I just hope I’ll be around to celebrate it happening!

9 Comments

    • What a shame that the current tory government doesn’t have the high altruistic ideals that Churchill’s apparently had.

  1. Brilliantly written Christine. You had poor beginnings as far as finance goes but it certainly made you into an eloquent and entertaining person. Do you, or did you, write for a living?

  2. An excellent piece Christine. I loved looking at your family photos too. You’re very much like your pretty mum. We must learn lessons from the past and as you so rightly say, let’s use this opportunity after coming out of the Coronavirus pandemic to build a far better, fairer society which will be for the benefit of the many and not the few.

  3. Yes, a good piece based on personal experience, so historically accurate. Quoting the BMJ to suggest the Churchill was the true progenitor of the NHS, is going a bit too far. Churchill was a great war leader and he did believe that ‘something should be done’, but how far he would have gone in forming the NHS is not clear.Henry Willink (an almost unknown war time figure), did propose a version of the NHS, which would have looked like something like what is seen in European healthcare.
    The true progenitors of the NHS are Attlee, Bevin and Beveridge. Aneurin Bevan however battled the medical establishment and can be considered the true engineer of the NHS. He built and established a new structure which swept away much of the old dysfunctional health care system. What he failed to so, was resolve adult social care, but at the time under the social conditions of 1947/8,it was reasonable.
    We now need to construct for adult social care and indeed all social care, a new flexible,responsive, generous and kind, structure.

  4. I was a small child at the end of the war, but I do remember VE Day, because my aunty June got heavily bladdered at a party, which I had never seen before! June turned out later to be my cousin, but that’s another story, no men were present which was normal, except my Grand Father.
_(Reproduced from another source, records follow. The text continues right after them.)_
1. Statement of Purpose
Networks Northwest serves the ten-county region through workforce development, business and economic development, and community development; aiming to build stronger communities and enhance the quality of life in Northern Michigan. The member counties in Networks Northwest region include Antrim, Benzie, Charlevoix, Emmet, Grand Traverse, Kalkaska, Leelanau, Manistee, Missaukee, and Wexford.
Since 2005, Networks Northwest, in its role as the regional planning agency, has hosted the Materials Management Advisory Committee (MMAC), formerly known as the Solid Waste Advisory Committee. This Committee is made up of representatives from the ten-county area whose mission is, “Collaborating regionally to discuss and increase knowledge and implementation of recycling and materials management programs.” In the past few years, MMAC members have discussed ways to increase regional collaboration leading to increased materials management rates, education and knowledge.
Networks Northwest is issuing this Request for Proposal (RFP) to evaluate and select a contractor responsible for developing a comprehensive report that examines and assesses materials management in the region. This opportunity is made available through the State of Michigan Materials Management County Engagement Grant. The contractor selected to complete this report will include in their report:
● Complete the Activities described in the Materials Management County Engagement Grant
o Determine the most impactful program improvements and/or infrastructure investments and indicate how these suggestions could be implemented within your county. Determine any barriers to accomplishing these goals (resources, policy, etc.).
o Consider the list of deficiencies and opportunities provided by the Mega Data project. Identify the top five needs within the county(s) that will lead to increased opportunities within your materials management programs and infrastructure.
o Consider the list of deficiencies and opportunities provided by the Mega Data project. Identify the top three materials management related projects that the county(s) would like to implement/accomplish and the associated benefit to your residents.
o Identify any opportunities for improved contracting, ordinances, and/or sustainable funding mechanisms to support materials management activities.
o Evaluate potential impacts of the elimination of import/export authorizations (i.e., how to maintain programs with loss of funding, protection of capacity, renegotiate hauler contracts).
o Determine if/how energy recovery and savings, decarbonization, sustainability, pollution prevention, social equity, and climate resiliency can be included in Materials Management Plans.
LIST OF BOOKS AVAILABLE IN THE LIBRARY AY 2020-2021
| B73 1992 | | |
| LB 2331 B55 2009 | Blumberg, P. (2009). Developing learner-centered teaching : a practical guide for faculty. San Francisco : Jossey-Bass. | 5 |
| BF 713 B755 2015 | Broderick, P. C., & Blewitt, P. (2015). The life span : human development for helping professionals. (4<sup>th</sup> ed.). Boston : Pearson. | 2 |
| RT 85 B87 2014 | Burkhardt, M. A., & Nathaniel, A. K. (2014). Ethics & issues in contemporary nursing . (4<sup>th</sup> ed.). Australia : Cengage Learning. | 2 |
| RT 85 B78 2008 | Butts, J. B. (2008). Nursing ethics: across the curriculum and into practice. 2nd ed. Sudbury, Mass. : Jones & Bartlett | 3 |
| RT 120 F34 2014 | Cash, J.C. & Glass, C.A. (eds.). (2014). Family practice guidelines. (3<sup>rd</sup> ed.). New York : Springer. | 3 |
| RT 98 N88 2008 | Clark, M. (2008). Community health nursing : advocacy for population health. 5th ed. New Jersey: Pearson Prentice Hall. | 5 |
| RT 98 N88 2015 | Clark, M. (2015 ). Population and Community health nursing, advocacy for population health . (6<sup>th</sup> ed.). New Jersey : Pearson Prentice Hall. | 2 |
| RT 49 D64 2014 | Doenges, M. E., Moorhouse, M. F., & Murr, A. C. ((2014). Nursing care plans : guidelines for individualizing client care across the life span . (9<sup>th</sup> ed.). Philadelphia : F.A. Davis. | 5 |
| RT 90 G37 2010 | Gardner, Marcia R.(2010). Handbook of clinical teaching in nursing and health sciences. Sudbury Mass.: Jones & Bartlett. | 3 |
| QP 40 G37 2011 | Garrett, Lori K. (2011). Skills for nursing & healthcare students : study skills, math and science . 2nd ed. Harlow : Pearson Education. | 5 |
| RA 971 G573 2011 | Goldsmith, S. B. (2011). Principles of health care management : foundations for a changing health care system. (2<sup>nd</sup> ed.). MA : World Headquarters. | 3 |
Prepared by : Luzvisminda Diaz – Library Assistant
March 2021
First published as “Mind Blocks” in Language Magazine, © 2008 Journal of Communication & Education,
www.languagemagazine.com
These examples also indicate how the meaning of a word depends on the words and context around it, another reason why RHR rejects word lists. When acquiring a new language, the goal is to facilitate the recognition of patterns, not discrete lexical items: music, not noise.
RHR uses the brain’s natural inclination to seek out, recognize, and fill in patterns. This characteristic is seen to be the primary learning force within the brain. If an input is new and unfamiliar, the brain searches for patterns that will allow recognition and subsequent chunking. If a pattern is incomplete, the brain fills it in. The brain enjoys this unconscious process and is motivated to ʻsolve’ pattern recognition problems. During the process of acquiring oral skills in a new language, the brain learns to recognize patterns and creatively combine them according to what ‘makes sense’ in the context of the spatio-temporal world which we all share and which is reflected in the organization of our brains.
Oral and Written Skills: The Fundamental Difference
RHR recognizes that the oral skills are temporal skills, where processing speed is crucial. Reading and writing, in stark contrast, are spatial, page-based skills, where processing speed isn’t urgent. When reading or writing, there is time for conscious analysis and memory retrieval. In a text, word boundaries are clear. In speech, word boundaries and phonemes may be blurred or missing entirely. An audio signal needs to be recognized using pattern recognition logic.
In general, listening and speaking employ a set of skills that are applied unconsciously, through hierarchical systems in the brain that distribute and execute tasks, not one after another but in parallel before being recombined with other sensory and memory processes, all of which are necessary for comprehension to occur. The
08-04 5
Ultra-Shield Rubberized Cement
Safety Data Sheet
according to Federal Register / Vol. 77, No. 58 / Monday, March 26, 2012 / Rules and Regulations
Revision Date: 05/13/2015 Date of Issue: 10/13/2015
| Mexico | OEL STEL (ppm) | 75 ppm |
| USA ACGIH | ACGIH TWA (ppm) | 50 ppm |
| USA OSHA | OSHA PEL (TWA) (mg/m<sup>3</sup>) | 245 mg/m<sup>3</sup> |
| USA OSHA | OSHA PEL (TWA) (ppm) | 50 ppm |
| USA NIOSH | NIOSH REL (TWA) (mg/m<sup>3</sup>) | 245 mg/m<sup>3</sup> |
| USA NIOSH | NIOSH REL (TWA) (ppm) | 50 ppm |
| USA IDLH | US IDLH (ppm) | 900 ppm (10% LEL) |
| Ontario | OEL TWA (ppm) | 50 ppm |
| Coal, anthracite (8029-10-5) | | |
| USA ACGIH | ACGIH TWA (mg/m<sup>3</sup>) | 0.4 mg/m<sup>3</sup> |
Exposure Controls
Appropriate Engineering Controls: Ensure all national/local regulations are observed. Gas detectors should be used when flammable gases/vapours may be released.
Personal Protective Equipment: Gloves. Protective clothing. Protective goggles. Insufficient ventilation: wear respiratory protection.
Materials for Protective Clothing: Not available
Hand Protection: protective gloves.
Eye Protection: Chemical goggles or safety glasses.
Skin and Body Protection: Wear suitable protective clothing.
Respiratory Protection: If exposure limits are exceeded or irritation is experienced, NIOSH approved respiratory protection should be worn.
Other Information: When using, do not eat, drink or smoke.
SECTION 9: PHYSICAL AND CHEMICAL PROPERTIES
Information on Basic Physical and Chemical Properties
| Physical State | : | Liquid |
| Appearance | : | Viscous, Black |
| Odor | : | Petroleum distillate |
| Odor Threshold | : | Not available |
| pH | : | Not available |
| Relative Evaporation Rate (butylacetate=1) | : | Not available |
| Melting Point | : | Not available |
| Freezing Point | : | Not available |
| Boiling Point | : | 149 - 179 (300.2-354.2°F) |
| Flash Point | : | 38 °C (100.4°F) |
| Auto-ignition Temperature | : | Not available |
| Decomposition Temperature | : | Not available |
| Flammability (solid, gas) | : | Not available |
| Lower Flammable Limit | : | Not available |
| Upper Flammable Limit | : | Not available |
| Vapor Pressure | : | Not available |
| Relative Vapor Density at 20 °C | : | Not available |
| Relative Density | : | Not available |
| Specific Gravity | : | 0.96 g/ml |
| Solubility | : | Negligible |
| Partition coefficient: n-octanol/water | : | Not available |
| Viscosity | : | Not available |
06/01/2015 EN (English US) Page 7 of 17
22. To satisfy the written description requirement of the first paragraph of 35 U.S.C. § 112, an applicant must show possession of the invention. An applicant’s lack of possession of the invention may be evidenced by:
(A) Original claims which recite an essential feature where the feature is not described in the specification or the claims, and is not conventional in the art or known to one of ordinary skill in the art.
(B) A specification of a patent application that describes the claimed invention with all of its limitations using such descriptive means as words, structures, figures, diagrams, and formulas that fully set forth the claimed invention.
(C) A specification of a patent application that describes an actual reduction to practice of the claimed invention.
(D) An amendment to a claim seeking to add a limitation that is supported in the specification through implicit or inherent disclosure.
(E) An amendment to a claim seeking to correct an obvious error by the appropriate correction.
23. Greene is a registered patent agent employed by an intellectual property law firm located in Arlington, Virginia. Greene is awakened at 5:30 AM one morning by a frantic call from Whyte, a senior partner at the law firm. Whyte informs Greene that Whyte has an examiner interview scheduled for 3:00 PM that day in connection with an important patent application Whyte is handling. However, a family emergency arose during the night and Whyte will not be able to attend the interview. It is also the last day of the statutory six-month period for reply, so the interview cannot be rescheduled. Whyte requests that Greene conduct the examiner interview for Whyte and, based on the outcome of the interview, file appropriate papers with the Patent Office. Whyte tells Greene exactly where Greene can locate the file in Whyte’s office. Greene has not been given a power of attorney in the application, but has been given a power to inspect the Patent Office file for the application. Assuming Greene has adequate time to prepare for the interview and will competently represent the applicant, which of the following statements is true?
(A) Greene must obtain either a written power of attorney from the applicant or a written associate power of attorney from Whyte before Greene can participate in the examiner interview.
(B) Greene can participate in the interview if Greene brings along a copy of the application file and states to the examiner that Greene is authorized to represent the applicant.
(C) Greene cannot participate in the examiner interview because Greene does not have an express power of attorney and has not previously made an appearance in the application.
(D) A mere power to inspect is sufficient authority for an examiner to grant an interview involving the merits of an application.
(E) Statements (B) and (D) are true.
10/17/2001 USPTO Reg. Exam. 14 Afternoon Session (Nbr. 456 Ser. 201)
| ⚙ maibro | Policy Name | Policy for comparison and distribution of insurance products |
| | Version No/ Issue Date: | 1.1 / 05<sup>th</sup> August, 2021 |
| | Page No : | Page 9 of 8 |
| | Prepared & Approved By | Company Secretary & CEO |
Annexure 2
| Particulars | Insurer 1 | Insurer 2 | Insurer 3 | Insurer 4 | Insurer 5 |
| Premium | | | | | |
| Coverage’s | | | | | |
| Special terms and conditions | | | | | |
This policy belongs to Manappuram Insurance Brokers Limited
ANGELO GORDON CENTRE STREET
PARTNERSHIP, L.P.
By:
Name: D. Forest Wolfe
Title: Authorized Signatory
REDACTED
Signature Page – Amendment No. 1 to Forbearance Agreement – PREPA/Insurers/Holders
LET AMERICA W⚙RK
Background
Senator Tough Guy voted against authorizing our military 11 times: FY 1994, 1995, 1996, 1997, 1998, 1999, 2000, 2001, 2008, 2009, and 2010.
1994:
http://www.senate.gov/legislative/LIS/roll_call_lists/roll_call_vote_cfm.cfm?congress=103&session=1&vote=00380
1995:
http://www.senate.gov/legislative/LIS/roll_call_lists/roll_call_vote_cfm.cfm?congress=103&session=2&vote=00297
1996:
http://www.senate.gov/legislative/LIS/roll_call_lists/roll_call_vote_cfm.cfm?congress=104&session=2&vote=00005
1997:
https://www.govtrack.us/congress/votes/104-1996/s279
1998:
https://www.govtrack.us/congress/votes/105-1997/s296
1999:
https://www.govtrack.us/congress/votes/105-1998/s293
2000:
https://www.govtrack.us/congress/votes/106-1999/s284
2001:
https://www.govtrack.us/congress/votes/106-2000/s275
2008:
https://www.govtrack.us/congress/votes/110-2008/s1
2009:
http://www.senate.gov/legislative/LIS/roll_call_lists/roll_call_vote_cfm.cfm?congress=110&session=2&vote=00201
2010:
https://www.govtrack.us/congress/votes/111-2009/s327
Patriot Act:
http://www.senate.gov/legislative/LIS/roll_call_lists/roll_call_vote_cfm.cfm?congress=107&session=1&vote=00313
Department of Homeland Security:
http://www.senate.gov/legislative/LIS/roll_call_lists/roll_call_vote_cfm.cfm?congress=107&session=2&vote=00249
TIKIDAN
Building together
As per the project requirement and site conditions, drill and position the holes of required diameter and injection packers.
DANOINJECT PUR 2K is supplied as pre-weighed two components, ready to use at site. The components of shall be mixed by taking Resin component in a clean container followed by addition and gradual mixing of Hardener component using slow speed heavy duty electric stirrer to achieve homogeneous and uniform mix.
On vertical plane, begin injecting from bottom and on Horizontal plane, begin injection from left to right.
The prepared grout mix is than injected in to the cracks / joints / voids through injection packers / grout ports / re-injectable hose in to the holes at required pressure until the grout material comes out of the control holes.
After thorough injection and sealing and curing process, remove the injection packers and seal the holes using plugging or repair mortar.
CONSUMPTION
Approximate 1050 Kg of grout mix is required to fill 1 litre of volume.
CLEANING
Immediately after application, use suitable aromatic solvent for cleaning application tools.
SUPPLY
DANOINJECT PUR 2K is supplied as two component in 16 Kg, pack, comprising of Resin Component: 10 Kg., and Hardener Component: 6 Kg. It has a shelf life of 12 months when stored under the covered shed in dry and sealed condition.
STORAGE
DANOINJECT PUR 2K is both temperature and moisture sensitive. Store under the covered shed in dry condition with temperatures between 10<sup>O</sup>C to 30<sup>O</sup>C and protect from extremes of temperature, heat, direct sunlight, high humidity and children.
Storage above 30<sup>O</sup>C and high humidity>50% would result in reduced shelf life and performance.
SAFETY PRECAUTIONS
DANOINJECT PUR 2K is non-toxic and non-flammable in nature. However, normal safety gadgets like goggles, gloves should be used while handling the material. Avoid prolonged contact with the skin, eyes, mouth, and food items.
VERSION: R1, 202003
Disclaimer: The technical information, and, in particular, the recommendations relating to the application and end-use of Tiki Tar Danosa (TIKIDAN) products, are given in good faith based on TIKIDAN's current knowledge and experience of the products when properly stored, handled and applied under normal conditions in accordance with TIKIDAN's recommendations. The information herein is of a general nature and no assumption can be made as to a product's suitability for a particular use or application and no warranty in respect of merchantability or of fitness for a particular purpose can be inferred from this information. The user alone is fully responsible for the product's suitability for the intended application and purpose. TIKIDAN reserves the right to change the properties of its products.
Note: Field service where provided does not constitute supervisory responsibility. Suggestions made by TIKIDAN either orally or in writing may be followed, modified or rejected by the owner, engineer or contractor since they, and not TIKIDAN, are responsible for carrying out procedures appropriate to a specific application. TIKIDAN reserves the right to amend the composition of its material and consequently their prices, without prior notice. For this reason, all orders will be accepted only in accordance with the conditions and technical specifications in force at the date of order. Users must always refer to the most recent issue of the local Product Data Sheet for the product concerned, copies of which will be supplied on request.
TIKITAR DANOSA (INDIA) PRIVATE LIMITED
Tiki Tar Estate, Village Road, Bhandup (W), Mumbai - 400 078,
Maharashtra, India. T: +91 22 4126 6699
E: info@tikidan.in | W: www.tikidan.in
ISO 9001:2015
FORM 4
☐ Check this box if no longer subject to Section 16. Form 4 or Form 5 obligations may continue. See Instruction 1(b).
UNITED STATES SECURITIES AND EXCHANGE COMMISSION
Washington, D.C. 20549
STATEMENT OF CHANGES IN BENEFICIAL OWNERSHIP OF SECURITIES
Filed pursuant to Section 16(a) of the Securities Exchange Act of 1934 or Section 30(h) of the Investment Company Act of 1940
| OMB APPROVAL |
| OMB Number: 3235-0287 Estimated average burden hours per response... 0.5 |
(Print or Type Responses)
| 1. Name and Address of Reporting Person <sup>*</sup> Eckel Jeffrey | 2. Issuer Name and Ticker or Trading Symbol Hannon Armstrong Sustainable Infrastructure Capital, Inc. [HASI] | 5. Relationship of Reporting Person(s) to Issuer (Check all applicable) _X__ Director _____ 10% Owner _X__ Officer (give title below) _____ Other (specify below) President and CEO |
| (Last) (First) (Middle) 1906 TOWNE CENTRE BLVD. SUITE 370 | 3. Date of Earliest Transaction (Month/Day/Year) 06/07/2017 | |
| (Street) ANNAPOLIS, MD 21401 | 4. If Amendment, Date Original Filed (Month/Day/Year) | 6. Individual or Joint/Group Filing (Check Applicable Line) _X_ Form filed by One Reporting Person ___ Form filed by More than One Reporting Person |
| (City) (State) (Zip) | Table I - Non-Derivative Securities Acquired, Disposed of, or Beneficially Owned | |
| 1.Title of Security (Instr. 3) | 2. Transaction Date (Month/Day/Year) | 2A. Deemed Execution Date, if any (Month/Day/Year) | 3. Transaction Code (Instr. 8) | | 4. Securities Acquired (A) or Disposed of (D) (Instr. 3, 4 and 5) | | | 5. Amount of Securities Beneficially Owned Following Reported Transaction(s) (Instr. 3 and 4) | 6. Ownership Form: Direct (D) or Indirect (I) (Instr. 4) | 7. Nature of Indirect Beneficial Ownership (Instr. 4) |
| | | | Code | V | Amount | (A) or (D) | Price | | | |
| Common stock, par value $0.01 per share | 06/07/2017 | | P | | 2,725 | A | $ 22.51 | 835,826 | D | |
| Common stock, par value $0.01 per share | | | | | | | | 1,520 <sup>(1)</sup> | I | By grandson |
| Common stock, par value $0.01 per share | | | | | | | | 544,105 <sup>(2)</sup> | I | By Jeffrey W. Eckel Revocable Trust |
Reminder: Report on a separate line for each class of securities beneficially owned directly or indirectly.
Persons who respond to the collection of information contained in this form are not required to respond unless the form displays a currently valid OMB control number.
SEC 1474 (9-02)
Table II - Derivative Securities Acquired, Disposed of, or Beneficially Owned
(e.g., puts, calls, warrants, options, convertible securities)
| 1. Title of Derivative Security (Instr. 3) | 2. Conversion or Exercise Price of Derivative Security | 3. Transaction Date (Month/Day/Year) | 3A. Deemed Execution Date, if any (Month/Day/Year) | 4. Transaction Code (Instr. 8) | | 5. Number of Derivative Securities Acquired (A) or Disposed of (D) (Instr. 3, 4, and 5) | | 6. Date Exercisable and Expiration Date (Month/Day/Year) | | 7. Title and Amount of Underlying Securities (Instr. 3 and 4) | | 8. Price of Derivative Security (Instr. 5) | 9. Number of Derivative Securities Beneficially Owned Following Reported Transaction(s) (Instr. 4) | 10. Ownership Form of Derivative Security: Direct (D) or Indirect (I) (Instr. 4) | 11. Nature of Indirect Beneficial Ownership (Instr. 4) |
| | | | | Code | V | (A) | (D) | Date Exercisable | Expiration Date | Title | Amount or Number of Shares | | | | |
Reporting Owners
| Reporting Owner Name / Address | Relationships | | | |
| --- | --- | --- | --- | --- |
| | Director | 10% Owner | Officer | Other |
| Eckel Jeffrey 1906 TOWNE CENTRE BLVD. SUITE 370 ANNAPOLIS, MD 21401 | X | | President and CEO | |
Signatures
    My father had landed in Normandy on D-Day plus two, by which time the Germans had woken up, and his Regimental War Diary says “Landing went better than expected, only lost 12 men!” My pregnant Mum and me had been evacuated, and when my Dad came back from the war, he put me to work walking along Bromley North Railway tracks, picking up bits of coal that had fallen off steam trains. I had no idea who he was, and we didn’t get on! Coal was strictly rationed, and the only means to heat our parlour, sometimes a Fireman on a slow moving train would flick a bit of coal out for us! my Dad also put me to work on the allotment, weeding, but it put food on the table! Rationing was worse after the war, and the house we shared with another family, had had its roof blown off by a flying bomb, so it must have been some relief when within the usual allotted time line for these things, my new brother and I were joined by a sister! This proved auspicious, because we were provided with one of the new council houses that were being rushed up, my over riding memory of that is, the smell of fresh paint!

    This present unpleasantness is nasty, but so was the three day week, remember that? This was a ploy by the Tory Prime Minister, Ted Heath, to try and break the justified miners strike, in 1973/4, by closing down power stations. It meant we could only work for 3 days a week, and there were nightly power cuts, all to try and force the miners back to work, which it didn’t. Heath called a general election, which he lost! Happy days?